Your design makes a number of assumptions.
- A teacher can only be in one department.
- Each department can have only one chairman.
- Chairman is the only position you'll want to store.
- You don't want to know anything more about the chairman.
- Only teachers can be chairmen.
If these assumptions hold true in realty you can solve your conundrum by taking advantage that a teacher can only be in one department. Move the "chairman" flag into the teacher table. That guarantees the chairman is a member of the department.

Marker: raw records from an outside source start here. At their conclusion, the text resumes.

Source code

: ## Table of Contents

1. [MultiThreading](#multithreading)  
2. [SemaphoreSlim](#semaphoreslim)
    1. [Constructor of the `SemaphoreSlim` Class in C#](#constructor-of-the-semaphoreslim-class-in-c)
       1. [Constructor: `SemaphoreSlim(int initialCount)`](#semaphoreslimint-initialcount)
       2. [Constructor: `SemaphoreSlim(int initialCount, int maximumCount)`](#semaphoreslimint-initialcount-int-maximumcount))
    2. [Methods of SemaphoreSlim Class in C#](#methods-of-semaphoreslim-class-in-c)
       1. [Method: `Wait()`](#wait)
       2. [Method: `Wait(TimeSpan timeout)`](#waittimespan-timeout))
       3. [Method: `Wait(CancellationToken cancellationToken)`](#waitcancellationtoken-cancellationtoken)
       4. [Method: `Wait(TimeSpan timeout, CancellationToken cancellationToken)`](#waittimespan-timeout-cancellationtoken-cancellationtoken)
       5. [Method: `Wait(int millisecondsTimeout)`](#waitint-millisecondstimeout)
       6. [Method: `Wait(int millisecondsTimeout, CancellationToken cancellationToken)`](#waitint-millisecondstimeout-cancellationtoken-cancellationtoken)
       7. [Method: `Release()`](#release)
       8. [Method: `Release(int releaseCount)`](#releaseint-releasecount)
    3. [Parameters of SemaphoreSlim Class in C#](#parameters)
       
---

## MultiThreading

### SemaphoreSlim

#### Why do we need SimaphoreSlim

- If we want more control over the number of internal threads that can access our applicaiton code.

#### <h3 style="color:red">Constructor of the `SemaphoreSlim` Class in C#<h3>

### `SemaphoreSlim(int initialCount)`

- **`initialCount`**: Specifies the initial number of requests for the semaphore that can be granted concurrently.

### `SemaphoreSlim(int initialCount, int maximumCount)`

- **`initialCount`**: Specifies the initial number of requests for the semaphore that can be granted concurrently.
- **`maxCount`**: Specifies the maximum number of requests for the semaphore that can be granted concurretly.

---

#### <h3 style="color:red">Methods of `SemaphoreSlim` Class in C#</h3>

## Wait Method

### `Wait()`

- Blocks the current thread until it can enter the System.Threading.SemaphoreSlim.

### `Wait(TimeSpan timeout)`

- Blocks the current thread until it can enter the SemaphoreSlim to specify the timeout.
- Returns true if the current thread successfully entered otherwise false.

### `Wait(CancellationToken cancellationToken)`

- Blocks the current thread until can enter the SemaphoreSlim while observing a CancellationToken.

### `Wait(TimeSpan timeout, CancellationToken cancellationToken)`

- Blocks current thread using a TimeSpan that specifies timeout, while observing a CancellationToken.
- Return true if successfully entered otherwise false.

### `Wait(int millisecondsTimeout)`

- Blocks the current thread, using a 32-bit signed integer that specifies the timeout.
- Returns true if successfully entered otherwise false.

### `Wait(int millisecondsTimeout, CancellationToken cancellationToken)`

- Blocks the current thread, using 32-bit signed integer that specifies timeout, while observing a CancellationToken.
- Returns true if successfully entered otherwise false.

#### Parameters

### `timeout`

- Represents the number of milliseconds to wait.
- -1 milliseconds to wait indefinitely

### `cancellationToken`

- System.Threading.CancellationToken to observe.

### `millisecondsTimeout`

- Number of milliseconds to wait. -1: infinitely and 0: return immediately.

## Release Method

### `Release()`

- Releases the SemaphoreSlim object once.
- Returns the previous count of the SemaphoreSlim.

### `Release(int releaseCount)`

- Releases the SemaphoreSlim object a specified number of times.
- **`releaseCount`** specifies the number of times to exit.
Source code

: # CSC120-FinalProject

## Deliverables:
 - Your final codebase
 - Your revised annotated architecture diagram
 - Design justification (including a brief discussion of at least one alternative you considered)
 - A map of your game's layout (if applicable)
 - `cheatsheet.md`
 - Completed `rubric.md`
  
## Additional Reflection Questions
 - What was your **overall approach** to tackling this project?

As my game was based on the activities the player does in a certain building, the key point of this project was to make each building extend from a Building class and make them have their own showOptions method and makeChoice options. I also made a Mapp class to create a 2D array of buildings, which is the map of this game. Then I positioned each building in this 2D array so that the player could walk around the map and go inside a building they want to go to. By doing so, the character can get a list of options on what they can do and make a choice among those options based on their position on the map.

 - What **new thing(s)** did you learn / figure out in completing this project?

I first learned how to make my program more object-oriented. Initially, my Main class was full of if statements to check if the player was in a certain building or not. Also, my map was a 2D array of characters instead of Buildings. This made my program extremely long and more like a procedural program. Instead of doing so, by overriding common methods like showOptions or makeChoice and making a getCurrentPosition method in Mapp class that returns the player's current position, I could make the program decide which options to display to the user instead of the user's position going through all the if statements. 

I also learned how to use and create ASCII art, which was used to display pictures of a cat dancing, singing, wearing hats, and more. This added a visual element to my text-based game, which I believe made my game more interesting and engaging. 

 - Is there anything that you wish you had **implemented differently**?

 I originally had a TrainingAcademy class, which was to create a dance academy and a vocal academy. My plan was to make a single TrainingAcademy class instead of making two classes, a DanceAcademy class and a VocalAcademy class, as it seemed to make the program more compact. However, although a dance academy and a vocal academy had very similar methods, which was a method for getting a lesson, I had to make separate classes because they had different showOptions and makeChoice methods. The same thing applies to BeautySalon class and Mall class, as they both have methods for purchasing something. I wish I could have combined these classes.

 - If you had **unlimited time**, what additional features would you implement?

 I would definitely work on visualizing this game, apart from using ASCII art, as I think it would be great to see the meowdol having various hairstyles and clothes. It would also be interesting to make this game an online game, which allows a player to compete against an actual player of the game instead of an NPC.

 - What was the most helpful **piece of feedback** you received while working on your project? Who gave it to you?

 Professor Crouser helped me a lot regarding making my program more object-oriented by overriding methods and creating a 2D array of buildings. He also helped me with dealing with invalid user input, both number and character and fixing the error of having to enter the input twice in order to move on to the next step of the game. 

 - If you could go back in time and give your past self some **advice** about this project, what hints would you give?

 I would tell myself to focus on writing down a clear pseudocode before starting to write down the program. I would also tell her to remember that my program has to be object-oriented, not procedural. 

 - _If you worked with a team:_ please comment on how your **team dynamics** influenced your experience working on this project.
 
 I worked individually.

However, I think those assumptions won't survive an encounter with reality. If they don't it would involve significant restructuring of your schema and queries. I would restructure the schema to store the more generic staff and turn teacher into a department role. Staff and departments are in a many-to-many relationship. This relationship can be used to store the type of relationship as well as any further information.
CREATE TABLE staff (
id INTEGER PRIMARY KEY,
name TEXT NOT NULL
);
CREATE TABLE departments (
id INTEGER PRIMARY KEY,
name TEXT NOT NULL
);
CREATE TABLE department_roles (
staff_id INTEGER REFERENCES staff(id),
department_id INTEGER REFERENCES departments(id),
role ENUM('chairman', 'teacher')
);
That layout guarantees a chairman is in their own department. Constraints on department_roles can enforce business logic like having one chairman per department, or only teachers can be chairmen, and they can be removed or changed later without affecting queries. It allows adding roles in the future. It allows adding more information to those roles. It allows non-teachers to hold department roles.